WORK INSTRUCTION 1: In the rows below, copy out word for word each line from the one that contains "Drafting alt text. Instrument pictured: blood-pressure" through the one that contains "The reading is **190** mmHg", with both of those lines included.

EXCERPTED PASSAGE:
+ + + + + + +
LCS for word ? or array intersection ?

Sun Jan 26 12:04:48 EST 2003

gregtehrig at yahoo.fr (Greg Tehrig) wrote in message 
> > i've got a question for the guys from here, i think this might be done
> > by something like decorate/undecorate and LCS (Longest Common
> > Sequence) but  perhaps you had a better idea than mine.
> > 
> > for example :
> > s1 = """this is a line containing an example"""
> > s2 = """this is another sentence containing 12 words and it is another example"""
> > 
> > and need following output:
> > ["""this is""", """containing""", """example"""]
> > ["""a line""", """an example"""]

Not sure whether this is exactly what you're looking for, but:

>>> import lcs
>>> s1 = """this is a line containing an example"""
>>> s2 = """this is another sentence containing 12 words and it is 
another example"""
>>> lcs.longestCommonSubsequence(s1.split(" "), s2.split(" "))
['this', 'is', 'containing', 'example']

This is with the lcs code I had in
http://www.ics.uci.edu/~eppstein/161/python/lcs.py

Undecorating to get the words of s1 not in the lcs (your second output) 
looks straightforward enough...

-- 
David Eppstein       UC Irvine Dept. of Information & Computer Science
eppstein at ics.uci.edu http://www.ics.uci.edu/~eppstein/
+ + + + + + +
INPUT FOR THIS TASK:
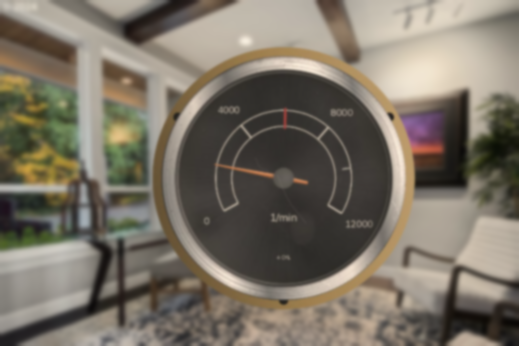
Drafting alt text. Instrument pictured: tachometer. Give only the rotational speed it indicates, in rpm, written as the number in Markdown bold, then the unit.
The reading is **2000** rpm
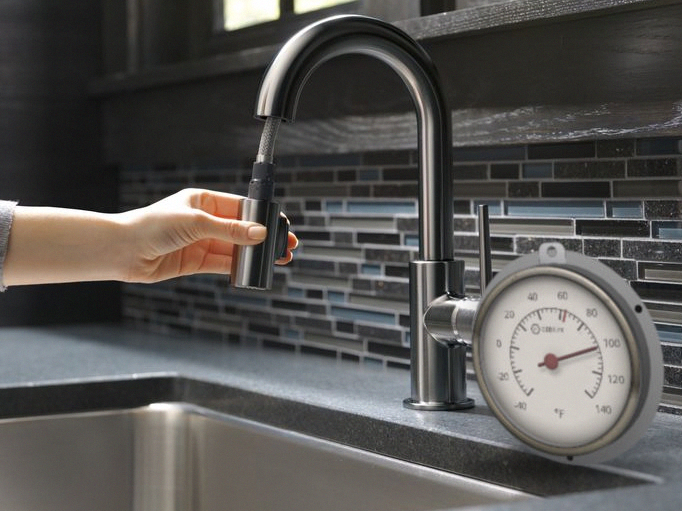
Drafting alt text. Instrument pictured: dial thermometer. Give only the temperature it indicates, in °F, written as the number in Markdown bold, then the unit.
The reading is **100** °F
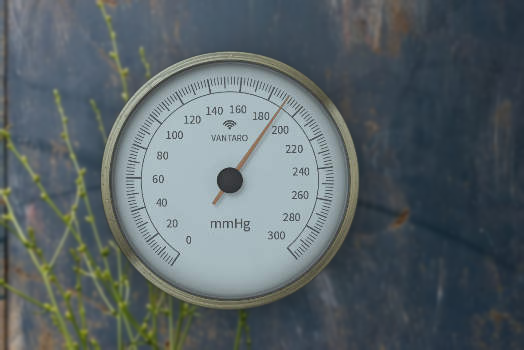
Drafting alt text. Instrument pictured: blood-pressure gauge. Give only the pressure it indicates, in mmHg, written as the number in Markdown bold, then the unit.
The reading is **190** mmHg
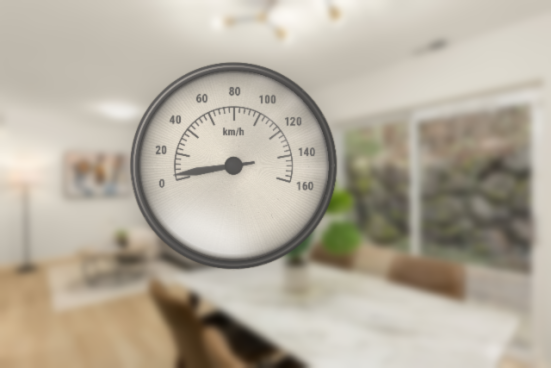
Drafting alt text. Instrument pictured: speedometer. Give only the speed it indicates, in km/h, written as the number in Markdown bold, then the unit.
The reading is **4** km/h
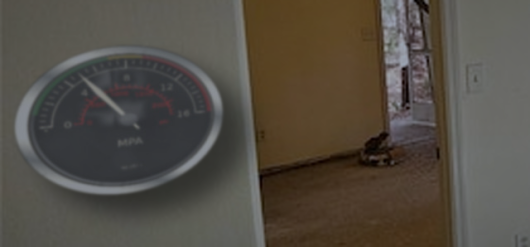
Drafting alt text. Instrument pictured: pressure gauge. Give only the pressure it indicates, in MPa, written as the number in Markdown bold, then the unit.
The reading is **5** MPa
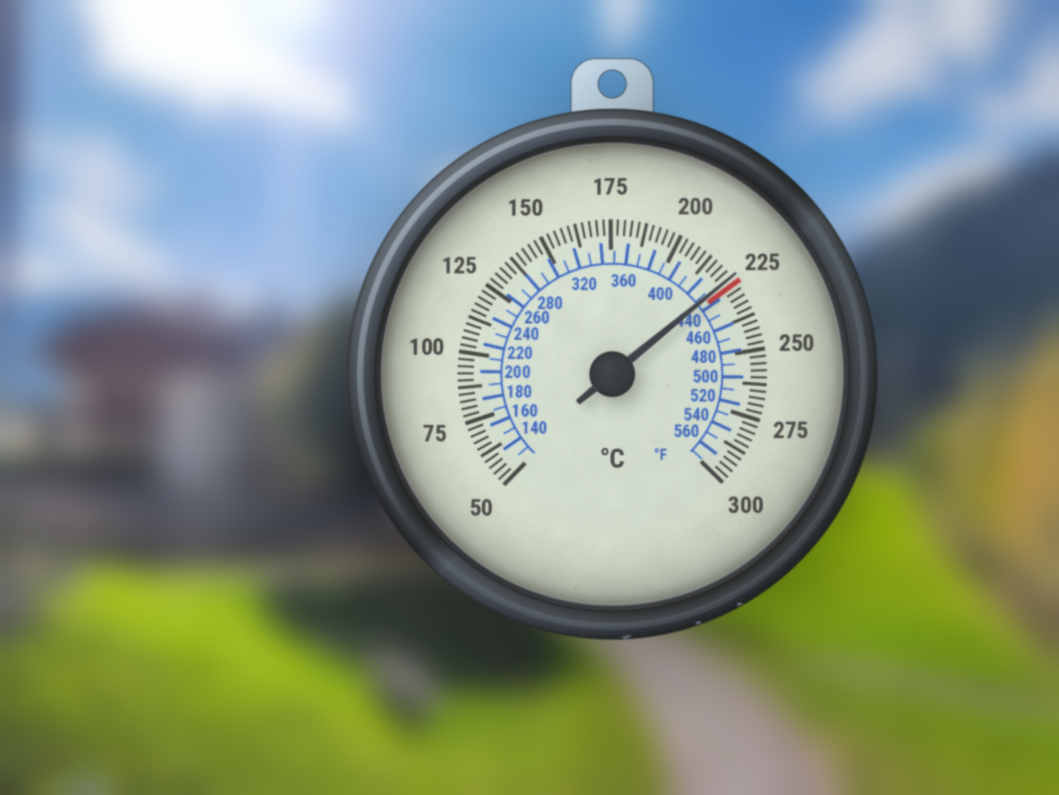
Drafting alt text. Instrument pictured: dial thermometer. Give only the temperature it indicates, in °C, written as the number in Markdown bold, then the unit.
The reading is **222.5** °C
+ + + + + + +
WORK INSTRUCTION 2: In the forum thread above about LCS for words, what list does the call to lcs.longestCommonSubsequence return?

EXERCISE OUTPUT 1:
Drafting alt text. Instrument pictured: blood-pressure gauge. Give only the pressure it indicates, in mmHg, written as the number in Markdown bold, then the unit.
The reading is **190** mmHg

EXERCISE OUTPUT 2: ['this', 'is', 'containing', 'example']